**What is being asked**.
How many lines below include the string "Left"? State the number alone.

*** Provided entries ***

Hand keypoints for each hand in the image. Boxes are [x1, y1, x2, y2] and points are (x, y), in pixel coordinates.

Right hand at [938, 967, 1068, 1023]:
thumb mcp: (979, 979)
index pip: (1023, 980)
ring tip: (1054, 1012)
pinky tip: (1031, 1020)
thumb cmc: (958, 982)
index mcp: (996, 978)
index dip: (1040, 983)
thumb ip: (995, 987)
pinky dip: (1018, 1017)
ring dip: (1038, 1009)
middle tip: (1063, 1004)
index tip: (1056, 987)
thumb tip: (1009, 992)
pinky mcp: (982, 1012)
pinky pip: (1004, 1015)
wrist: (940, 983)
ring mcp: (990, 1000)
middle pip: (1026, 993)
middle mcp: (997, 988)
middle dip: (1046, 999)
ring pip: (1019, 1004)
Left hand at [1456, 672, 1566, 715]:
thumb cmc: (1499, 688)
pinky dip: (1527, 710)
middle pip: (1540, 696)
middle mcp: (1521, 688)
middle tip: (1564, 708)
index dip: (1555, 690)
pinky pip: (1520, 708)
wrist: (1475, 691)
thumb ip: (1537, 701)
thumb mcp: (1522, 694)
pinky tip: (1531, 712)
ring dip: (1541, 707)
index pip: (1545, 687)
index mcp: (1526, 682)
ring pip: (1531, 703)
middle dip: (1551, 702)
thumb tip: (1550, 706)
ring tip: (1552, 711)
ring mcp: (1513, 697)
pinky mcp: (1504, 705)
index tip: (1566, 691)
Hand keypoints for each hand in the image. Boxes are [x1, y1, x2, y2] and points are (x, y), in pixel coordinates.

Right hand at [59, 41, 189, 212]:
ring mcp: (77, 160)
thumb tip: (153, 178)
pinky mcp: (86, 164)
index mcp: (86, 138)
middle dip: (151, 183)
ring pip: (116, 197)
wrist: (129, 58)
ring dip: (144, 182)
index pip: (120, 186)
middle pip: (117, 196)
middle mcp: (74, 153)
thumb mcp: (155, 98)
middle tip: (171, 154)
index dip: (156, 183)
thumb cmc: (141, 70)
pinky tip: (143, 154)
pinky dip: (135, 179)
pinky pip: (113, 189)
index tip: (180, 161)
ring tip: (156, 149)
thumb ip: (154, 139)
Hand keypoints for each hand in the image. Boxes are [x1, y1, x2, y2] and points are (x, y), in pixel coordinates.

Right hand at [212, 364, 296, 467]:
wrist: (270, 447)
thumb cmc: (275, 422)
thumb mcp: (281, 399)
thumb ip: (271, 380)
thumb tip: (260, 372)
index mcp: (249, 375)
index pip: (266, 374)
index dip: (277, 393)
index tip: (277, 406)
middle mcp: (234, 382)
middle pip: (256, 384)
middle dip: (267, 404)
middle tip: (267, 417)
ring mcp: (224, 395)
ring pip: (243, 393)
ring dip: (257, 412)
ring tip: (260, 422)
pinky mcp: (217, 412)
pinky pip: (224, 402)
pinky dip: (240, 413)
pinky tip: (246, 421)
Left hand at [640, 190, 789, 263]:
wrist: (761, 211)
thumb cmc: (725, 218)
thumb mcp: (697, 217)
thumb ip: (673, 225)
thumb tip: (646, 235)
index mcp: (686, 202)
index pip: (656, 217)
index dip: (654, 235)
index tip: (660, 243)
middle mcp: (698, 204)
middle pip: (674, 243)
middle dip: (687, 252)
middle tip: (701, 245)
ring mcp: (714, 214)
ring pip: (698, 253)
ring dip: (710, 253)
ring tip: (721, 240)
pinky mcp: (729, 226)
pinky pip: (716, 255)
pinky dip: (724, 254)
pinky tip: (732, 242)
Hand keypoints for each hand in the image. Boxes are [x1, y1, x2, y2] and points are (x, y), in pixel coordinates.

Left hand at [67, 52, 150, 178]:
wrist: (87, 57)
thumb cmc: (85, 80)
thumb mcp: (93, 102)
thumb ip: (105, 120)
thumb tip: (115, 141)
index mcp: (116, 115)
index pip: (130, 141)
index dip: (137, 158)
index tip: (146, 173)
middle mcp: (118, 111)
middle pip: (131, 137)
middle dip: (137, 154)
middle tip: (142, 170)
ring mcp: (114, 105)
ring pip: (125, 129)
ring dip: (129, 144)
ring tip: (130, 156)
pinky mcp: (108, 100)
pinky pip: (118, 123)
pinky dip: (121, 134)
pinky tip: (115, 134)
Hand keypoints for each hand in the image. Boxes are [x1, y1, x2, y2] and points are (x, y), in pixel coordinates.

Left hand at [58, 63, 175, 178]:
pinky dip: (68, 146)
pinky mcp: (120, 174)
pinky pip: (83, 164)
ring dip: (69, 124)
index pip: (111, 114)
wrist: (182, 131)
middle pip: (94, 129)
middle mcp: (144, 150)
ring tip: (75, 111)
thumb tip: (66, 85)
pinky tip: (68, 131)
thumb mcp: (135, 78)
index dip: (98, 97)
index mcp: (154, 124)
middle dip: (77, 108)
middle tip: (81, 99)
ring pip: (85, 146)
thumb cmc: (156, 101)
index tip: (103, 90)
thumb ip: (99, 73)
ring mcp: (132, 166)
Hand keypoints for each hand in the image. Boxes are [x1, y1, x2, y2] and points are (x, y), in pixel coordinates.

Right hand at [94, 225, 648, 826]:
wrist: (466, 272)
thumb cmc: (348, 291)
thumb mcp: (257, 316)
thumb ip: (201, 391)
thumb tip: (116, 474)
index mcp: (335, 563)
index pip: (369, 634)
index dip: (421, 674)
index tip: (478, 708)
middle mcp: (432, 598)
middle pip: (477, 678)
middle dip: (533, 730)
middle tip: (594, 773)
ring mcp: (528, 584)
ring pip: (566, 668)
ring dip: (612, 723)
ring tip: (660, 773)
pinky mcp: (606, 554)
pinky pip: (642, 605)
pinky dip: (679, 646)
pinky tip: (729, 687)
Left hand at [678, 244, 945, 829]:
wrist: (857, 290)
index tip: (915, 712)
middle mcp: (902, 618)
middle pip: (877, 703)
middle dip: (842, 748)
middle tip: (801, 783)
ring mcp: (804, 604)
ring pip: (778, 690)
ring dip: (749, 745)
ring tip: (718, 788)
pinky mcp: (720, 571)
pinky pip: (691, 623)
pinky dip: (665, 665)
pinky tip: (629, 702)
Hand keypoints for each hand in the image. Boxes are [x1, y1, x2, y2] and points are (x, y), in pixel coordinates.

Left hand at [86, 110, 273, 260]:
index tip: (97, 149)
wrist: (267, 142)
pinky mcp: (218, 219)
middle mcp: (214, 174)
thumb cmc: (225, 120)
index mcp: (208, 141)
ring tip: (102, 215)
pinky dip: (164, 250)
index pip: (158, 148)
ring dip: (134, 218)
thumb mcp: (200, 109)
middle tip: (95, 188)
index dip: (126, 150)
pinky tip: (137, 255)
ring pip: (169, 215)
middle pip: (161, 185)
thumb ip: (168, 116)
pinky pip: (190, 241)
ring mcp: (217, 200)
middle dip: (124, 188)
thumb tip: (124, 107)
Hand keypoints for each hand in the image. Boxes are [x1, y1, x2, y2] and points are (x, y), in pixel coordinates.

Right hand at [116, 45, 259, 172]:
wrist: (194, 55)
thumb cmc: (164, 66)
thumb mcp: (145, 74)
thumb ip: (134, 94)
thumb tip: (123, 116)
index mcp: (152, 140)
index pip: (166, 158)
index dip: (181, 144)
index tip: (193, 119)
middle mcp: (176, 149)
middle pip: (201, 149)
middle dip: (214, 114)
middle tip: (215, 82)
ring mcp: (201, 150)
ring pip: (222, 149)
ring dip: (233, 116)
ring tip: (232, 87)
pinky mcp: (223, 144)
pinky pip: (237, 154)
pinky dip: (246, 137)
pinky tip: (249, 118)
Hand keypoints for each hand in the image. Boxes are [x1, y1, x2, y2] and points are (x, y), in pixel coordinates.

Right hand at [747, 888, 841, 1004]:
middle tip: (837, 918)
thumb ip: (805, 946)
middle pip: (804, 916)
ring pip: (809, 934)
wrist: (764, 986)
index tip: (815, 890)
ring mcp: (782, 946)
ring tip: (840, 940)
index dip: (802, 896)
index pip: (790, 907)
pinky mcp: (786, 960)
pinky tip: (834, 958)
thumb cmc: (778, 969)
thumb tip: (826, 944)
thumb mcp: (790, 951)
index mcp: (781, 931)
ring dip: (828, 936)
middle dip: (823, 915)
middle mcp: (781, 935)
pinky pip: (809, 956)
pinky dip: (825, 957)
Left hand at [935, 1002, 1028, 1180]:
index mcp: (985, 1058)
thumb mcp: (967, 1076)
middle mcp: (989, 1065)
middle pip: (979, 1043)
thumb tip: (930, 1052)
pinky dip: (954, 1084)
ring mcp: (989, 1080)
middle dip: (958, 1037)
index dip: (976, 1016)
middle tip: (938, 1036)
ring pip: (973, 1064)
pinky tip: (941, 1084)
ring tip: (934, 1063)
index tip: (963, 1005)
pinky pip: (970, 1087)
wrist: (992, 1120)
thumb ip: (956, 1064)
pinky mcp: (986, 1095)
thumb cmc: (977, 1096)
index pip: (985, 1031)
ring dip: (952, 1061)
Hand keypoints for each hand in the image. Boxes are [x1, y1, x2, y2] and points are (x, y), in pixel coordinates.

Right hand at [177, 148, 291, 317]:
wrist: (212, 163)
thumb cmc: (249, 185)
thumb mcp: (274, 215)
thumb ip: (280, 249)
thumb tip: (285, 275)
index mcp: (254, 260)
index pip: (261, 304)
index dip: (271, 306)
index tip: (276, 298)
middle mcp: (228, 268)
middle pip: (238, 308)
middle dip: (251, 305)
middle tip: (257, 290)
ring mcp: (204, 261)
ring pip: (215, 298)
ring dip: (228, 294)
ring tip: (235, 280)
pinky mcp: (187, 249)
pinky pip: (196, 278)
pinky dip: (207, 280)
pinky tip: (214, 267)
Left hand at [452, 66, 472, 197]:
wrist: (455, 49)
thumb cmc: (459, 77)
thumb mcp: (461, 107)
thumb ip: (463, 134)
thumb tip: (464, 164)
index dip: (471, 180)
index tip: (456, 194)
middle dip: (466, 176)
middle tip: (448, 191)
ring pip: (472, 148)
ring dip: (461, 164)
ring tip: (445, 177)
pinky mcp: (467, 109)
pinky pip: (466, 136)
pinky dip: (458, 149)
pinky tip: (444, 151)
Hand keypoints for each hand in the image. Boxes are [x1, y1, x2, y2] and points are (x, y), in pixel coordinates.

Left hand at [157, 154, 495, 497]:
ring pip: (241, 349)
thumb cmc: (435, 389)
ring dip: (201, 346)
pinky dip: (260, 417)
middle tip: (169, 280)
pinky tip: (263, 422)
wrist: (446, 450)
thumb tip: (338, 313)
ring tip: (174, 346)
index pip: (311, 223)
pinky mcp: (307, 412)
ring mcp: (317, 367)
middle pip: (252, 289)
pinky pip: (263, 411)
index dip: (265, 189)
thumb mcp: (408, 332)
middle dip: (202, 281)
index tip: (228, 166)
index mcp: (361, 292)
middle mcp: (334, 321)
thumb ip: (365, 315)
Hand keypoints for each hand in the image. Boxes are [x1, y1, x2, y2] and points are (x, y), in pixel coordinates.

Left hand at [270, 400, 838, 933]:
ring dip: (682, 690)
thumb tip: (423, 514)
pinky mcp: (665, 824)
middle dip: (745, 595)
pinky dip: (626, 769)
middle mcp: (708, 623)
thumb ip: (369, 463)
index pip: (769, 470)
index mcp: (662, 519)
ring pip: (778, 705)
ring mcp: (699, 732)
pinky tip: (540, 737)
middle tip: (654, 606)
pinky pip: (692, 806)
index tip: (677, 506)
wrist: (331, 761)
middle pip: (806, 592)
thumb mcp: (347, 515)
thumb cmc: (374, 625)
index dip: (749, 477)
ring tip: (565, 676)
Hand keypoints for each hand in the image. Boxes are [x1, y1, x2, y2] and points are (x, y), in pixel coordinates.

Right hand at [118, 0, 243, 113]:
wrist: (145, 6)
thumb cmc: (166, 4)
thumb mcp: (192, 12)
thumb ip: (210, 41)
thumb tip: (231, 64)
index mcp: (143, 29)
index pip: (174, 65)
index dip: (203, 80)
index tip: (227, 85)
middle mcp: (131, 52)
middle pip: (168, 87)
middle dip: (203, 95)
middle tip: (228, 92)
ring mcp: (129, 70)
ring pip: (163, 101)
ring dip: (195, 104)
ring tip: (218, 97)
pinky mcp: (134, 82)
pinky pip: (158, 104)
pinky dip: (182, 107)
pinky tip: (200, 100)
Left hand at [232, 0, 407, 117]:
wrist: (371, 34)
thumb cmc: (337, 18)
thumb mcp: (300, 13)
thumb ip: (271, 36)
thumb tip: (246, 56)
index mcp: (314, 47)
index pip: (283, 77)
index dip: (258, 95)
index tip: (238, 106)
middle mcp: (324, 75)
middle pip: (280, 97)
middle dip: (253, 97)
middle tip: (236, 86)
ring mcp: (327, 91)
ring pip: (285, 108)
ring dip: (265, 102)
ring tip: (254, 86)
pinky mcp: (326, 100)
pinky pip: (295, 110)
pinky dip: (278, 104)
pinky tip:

*** End of Provided entries ***

**Answer to this exercise**.
11